• Instructions for the task
Among the lines below, restate word for word only those from the line with "nose: (376, 186)" through the line with "right elbow: (199, 551)", with both end lines kept.
------
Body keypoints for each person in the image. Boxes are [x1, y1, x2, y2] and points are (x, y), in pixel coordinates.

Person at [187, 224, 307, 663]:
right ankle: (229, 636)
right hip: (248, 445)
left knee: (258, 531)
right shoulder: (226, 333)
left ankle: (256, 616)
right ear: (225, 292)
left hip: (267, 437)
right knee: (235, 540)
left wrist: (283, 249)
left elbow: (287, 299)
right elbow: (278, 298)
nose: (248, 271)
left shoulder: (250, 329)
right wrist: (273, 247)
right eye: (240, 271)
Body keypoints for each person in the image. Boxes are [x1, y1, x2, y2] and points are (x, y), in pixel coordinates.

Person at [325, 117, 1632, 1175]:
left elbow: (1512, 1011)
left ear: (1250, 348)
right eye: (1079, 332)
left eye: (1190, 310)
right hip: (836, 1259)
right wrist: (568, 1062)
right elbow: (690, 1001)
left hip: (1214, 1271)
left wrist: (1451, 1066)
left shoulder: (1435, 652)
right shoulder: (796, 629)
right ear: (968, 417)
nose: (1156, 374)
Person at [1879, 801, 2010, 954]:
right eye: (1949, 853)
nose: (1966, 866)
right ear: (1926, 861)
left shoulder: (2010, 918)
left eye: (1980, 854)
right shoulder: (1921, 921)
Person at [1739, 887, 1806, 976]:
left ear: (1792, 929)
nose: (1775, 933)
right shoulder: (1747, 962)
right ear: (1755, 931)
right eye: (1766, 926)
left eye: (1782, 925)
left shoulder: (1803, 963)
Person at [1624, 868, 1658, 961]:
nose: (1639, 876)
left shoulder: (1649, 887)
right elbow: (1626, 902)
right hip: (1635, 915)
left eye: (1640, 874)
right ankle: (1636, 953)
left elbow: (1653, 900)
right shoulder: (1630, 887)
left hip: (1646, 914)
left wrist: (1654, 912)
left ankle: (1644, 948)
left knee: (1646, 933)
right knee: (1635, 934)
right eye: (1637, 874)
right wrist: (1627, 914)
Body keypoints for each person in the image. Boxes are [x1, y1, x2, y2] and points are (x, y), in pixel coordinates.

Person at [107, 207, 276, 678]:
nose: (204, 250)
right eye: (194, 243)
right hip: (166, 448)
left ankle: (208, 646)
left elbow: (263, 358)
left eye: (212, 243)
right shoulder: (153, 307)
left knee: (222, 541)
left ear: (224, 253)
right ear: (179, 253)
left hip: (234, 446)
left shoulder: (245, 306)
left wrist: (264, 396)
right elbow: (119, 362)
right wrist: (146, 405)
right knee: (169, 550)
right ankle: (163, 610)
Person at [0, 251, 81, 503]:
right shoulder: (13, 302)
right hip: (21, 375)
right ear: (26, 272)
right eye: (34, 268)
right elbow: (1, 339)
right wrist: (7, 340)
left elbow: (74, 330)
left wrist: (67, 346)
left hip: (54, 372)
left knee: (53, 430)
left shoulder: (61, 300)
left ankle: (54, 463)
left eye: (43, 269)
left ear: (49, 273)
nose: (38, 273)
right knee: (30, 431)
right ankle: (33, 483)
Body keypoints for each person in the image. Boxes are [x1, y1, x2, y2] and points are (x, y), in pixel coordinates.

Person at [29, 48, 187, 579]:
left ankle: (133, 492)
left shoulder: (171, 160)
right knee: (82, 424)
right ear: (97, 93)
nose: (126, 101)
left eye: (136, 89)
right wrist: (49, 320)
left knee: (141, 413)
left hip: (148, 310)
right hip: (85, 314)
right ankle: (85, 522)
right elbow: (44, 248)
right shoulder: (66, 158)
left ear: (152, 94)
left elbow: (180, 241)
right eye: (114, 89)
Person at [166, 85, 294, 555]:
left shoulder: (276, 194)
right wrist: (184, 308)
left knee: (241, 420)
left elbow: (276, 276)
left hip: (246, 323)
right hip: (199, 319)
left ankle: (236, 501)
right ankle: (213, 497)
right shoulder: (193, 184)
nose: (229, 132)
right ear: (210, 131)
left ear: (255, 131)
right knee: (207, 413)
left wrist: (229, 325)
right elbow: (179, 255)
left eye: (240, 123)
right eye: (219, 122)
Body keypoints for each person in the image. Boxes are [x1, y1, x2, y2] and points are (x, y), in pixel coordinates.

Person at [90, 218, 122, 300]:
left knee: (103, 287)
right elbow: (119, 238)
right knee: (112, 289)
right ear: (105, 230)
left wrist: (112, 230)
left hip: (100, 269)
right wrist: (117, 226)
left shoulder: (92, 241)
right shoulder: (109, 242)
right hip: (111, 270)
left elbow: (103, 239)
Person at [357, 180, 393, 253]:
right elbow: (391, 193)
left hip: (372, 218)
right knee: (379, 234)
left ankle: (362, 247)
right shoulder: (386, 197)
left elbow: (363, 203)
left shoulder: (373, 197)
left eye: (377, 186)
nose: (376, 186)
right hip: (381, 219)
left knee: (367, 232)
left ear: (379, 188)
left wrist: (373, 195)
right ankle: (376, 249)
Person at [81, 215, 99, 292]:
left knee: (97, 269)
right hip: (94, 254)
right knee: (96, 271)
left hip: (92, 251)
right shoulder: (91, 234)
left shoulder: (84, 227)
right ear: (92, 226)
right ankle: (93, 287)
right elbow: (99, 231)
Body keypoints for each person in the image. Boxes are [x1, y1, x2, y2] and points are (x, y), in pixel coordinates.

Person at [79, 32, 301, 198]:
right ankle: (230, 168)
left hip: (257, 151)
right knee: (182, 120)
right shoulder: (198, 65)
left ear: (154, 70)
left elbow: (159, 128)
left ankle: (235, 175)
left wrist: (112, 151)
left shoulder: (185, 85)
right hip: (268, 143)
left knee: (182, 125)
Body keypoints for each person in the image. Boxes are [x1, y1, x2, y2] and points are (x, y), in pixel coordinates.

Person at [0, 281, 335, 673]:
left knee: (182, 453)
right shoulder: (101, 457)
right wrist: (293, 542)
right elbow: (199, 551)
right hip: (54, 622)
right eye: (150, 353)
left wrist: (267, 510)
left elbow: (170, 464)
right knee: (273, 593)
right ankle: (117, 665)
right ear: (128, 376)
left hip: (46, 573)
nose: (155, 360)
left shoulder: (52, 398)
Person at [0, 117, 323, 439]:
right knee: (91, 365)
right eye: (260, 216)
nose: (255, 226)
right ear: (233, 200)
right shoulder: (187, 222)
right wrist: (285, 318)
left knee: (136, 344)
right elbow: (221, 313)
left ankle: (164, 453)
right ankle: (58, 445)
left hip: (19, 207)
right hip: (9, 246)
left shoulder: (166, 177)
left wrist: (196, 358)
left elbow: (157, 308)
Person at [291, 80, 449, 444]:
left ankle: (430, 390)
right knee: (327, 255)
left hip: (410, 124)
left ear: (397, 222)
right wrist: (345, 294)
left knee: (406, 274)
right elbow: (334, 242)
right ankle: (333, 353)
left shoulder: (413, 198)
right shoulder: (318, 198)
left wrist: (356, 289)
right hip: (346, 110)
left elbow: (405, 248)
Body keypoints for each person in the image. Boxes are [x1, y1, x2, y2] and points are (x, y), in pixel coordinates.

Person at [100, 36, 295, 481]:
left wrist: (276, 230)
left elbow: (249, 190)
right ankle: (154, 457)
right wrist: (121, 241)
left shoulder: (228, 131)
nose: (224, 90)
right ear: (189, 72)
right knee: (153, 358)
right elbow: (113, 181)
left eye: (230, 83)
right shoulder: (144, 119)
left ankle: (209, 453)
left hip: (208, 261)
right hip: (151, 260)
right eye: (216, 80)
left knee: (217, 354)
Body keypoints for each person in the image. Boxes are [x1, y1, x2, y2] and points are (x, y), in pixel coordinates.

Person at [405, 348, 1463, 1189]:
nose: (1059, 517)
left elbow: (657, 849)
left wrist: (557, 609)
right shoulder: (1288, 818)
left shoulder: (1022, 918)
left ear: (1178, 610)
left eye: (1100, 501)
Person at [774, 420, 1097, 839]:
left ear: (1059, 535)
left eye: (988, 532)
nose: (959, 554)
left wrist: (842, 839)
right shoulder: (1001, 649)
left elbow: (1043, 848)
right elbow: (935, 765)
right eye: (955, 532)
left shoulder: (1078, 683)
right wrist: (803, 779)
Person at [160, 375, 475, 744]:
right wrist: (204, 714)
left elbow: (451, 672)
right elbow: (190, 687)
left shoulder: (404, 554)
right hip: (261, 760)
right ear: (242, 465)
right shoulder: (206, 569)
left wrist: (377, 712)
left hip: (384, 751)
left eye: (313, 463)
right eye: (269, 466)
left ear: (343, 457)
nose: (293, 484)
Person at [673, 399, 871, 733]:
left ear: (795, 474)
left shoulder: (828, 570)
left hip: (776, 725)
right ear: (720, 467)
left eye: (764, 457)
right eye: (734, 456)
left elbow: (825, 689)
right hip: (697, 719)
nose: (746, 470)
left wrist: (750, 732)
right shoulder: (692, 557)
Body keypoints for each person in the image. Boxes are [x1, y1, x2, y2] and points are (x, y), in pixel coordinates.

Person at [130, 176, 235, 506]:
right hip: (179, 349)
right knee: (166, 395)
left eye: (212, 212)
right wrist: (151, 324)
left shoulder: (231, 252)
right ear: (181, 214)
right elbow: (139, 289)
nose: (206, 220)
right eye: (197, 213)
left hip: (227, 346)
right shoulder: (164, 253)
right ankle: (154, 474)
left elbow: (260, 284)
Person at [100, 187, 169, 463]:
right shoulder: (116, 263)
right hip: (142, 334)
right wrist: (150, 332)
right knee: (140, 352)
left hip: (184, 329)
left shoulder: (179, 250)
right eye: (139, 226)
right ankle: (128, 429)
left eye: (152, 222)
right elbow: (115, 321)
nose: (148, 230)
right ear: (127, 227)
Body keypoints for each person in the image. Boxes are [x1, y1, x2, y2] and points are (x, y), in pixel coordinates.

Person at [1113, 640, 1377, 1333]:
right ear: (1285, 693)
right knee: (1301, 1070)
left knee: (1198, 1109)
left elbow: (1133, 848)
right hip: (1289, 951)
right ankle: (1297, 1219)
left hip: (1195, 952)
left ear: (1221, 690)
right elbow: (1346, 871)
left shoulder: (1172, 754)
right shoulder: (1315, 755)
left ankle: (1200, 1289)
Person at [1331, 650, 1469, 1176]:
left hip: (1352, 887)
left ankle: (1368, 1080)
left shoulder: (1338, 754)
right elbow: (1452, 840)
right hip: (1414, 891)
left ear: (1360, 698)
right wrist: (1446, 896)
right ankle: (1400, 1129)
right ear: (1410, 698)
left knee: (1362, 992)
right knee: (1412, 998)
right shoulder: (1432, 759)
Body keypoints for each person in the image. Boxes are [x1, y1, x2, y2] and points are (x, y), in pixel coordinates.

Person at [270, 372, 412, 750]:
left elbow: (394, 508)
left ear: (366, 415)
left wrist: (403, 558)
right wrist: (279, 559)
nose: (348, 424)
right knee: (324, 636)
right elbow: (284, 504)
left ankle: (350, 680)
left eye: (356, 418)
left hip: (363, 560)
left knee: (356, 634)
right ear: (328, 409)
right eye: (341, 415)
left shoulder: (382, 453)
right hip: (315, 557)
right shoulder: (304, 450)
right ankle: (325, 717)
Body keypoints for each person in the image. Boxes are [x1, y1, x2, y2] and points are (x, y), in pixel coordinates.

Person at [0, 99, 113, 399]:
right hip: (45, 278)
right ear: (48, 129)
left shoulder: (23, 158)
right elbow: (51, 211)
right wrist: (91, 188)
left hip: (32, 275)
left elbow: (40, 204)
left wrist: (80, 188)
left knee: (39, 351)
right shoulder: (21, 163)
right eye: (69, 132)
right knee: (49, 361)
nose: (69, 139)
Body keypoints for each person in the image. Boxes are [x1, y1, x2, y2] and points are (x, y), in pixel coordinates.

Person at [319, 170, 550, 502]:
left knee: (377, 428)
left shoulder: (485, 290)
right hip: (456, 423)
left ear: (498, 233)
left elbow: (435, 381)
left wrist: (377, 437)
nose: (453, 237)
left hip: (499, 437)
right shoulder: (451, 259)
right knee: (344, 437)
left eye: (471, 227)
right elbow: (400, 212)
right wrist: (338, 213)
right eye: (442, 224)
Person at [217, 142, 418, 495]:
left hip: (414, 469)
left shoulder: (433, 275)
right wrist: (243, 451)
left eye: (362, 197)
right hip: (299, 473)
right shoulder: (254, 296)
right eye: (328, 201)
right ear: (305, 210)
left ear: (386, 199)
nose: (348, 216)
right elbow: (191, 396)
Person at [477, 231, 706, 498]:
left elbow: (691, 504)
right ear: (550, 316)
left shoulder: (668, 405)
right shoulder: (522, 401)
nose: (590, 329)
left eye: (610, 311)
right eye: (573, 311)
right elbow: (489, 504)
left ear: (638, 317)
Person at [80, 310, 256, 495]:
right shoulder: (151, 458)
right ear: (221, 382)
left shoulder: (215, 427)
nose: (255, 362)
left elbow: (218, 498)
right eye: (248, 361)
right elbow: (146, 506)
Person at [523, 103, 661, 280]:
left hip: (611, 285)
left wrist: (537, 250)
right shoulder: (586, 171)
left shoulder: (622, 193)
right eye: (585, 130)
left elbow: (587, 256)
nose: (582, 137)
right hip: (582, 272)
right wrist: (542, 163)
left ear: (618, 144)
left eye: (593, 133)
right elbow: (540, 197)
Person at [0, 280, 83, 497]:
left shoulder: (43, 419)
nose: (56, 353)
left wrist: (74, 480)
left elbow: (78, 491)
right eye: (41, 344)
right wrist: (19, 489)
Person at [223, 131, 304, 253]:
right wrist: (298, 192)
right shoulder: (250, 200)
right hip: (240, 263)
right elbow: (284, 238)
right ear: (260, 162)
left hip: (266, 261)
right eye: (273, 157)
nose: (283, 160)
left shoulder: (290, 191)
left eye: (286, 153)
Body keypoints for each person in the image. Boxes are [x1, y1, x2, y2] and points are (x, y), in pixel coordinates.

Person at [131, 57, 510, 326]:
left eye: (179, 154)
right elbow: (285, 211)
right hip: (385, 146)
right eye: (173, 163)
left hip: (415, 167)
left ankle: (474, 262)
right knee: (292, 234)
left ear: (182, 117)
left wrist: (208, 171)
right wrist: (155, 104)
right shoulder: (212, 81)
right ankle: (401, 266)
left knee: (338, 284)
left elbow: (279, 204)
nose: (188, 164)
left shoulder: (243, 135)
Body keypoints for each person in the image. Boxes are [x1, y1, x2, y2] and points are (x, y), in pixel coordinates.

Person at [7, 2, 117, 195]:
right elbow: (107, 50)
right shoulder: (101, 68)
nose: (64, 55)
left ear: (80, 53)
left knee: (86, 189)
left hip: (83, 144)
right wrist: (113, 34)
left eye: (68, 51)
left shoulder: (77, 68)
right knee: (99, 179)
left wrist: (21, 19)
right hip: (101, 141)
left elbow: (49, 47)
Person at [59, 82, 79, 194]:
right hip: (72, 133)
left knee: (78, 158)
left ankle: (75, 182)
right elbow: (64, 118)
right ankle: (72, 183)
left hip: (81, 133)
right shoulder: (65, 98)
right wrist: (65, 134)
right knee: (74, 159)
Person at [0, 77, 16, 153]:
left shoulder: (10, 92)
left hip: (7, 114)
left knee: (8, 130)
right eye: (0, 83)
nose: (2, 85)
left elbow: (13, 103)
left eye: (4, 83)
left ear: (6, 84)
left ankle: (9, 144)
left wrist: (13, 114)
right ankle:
------
• Finished task
nose: (376, 186)
right hip: (381, 219)
left knee: (367, 232)
left ear: (379, 188)
left wrist: (373, 195)
right ankle: (376, 249)
Person at [81, 215, 99, 292]:
left knee: (97, 269)
right hip: (94, 254)
right knee: (96, 271)
left hip: (92, 251)
right shoulder: (91, 234)
left shoulder: (84, 227)
right ear: (92, 226)
right ankle: (93, 287)
right elbow: (99, 231)
Body keypoints for each person in the image. Boxes are [x1, y1, x2, y2] and points are (x, y), in pixel coordinates.

Person at [79, 32, 301, 198]:
right ankle: (230, 168)
left hip: (257, 151)
right knee: (182, 120)
right shoulder: (198, 65)
left ear: (154, 70)
left elbow: (159, 128)
left ankle: (235, 175)
left wrist: (112, 151)
left shoulder: (185, 85)
right hip: (268, 143)
left knee: (182, 125)
Body keypoints for each person in the image. Boxes are [x1, y1, x2, y2] and points are (x, y), in pixel coordinates.

Person at [0, 281, 335, 673]:
left knee: (182, 453)
right shoulder: (101, 457)
right wrist: (293, 542)
right elbow: (199, 551)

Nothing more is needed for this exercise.